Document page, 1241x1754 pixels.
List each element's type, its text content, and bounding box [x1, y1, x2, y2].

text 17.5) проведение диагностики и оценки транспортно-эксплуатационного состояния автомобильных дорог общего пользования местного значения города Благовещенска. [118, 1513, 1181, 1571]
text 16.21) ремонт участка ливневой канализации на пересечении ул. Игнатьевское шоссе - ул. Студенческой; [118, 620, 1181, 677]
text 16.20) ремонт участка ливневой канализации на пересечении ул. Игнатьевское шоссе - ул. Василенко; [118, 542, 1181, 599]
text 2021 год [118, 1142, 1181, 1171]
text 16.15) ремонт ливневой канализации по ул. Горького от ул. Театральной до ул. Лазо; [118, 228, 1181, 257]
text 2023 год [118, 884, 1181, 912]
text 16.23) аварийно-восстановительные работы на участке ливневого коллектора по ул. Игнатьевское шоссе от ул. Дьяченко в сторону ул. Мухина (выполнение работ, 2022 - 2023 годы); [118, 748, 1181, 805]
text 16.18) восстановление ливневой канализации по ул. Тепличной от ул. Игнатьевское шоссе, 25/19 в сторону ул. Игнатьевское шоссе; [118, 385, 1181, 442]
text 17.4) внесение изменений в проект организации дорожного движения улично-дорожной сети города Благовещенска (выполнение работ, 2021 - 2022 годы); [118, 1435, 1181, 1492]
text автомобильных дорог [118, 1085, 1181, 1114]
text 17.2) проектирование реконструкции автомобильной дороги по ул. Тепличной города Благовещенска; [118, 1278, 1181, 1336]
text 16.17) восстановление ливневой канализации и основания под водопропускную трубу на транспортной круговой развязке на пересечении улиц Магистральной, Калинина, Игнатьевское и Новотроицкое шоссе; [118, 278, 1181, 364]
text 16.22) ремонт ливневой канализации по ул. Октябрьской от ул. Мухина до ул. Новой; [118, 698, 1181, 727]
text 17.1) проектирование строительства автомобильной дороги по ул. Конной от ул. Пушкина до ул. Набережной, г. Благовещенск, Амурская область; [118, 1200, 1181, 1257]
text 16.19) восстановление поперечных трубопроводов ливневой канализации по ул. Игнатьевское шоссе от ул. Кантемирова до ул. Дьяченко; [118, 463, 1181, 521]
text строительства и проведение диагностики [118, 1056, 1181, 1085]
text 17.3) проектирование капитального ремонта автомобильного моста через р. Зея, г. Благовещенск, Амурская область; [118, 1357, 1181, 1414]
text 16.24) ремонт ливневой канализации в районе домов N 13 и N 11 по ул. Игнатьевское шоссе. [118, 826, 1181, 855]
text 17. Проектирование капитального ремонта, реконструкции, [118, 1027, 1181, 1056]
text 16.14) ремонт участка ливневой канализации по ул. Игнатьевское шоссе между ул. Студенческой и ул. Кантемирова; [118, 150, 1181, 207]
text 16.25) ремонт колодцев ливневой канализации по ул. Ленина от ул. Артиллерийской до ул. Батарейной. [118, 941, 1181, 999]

:::::

▶ Task brief
Return each entry exactly. Leave none out.

▶ Answer below
Document page, 1241x1754 pixels.
List each element's type, its text content, and bounding box [x1, y1, x2, y2].

text 17.5) проведение диагностики и оценки транспортно-эксплуатационного состояния автомобильных дорог общего пользования местного значения города Благовещенска. [118, 1513, 1181, 1571]
text 16.21) ремонт участка ливневой канализации на пересечении ул. Игнатьевское шоссе - ул. Студенческой; [118, 620, 1181, 677]
text 16.20) ремонт участка ливневой канализации на пересечении ул. Игнатьевское шоссе - ул. Василенко; [118, 542, 1181, 599]
text 2021 год [118, 1142, 1181, 1171]
text 16.15) ремонт ливневой канализации по ул. Горького от ул. Театральной до ул. Лазо; [118, 228, 1181, 257]
text 2023 год [118, 884, 1181, 912]
text 16.23) аварийно-восстановительные работы на участке ливневого коллектора по ул. Игнатьевское шоссе от ул. Дьяченко в сторону ул. Мухина (выполнение работ, 2022 - 2023 годы); [118, 748, 1181, 805]
text 16.18) восстановление ливневой канализации по ул. Тепличной от ул. Игнатьевское шоссе, 25/19 в сторону ул. Игнатьевское шоссе; [118, 385, 1181, 442]
text 17.4) внесение изменений в проект организации дорожного движения улично-дорожной сети города Благовещенска (выполнение работ, 2021 - 2022 годы); [118, 1435, 1181, 1492]
text автомобильных дорог [118, 1085, 1181, 1114]
text 17.2) проектирование реконструкции автомобильной дороги по ул. Тепличной города Благовещенска; [118, 1278, 1181, 1336]
text 16.17) восстановление ливневой канализации и основания под водопропускную трубу на транспортной круговой развязке на пересечении улиц Магистральной, Калинина, Игнатьевское и Новотроицкое шоссе; [118, 278, 1181, 364]
text 16.22) ремонт ливневой канализации по ул. Октябрьской от ул. Мухина до ул. Новой; [118, 698, 1181, 727]
text 17.1) проектирование строительства автомобильной дороги по ул. Конной от ул. Пушкина до ул. Набережной, г. Благовещенск, Амурская область; [118, 1200, 1181, 1257]
text 16.19) восстановление поперечных трубопроводов ливневой канализации по ул. Игнатьевское шоссе от ул. Кантемирова до ул. Дьяченко; [118, 463, 1181, 521]
text строительства и проведение диагностики [118, 1056, 1181, 1085]
text 17.3) проектирование капитального ремонта автомобильного моста через р. Зея, г. Благовещенск, Амурская область; [118, 1357, 1181, 1414]
text 16.24) ремонт ливневой канализации в районе домов N 13 и N 11 по ул. Игнатьевское шоссе. [118, 826, 1181, 855]
text 17. Проектирование капитального ремонта, реконструкции, [118, 1027, 1181, 1056]
text 16.14) ремонт участка ливневой канализации по ул. Игнатьевское шоссе между ул. Студенческой и ул. Кантемирова; [118, 150, 1181, 207]
text 16.25) ремонт колодцев ливневой канализации по ул. Ленина от ул. Артиллерийской до ул. Батарейной. [118, 941, 1181, 999]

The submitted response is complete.